··· Selected text ···

And one final note: Win xp, vista, 7...they don't support packet forwarding by default. You need to hack your registry to enable it but you have to be aware of licence vioaltion if you decide to do so


----------



## tech_soul8 (Mar 23, 2012)

And you have to tell us which ip addresses are on win 7 machine? Because I don't understand where is 192.168.2.10 located iff you have only two nics on win 7?? It could be just the modem am I wright?


----------



## Shekka (Jan 6, 2012)

poppin said:


> Thanks for the review of what I already knew. Also your miss understanding somewhere. I have 2 separate Internets and NIC 2 has packets stopping 192.168.2.10 because the server is binded to NIC A. I just want it accessible from both external IPs(two different internet gateways). With a network bridge I got it to respond on both externals but when i changed it from 192.168.2.1(was metric 1) as the default gateway to 192.168.1.1(was metric 2). I reversed the metric values and that made it respond only on NIC 1 gateway. That is frustrating. Thanks for trying but, I know some how this is possible. I want it to be configured to use NIC 1 as the main gateway. Even though you say its not possible with route, i think it is especially with a virtual adapter or an internal IP of some sort anyways. Anyways with the ability of computers these days turning a computer into a router is easy, so i figured it might be possible. Looks like i'm getting windows server 2008 .


Getting a server OS is the best option in the end. Client OS's just aren't designed for what you are trying to achieve. 

Good luck.


----------



## poppin (Mar 21, 2012)

delete this single reply


----------



## poppin (Mar 21, 2012)

-NIC A(ip:192.168.1.135|GW:192.168.1.1)------R1(192.168.1.1)--OUT modem isp #1
Server
-NIC B(ip:192.168.2.10|GW:192.168.2.1)-------R2(192.168.2.1)--OUT modem isp #2

The server i'm trying to use binds to a local ip either 192.168.1.135 or 192.168.2.10(I've tried setting 0.0.0.0).

What I have tried is bridging NIC A and NIC B and the server binds to NIC A and then I put the metric for gateway 192.168.2.1(NIC B) to 1 and the server responds on both ips but contacts master server list through NIC B not A but I want it to use NIC A to contact master server so I'm going to try to do this completely the opposite and hopes of an opposite effect.

Edit: I have local web access to BOTH routers.
Also are you stating that route commands in Win7 don't work unless I edit an registry value?


----------



## TheCyberMan (Jun 25, 2011)

Windows 7 does not have routing between nics built in and can't handle it.

Windows server 2008 does thru RRAS.


----------

··· Data provided ···

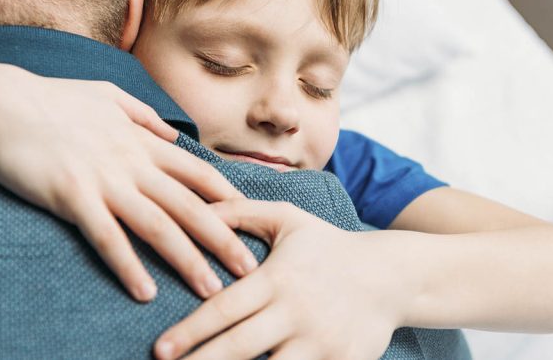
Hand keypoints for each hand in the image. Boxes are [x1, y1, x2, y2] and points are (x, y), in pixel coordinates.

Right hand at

···

(Requirement)
According to the forum thread, through what does Windows Server 2008 provide routing between network cards?

(Exercise response)
RRAS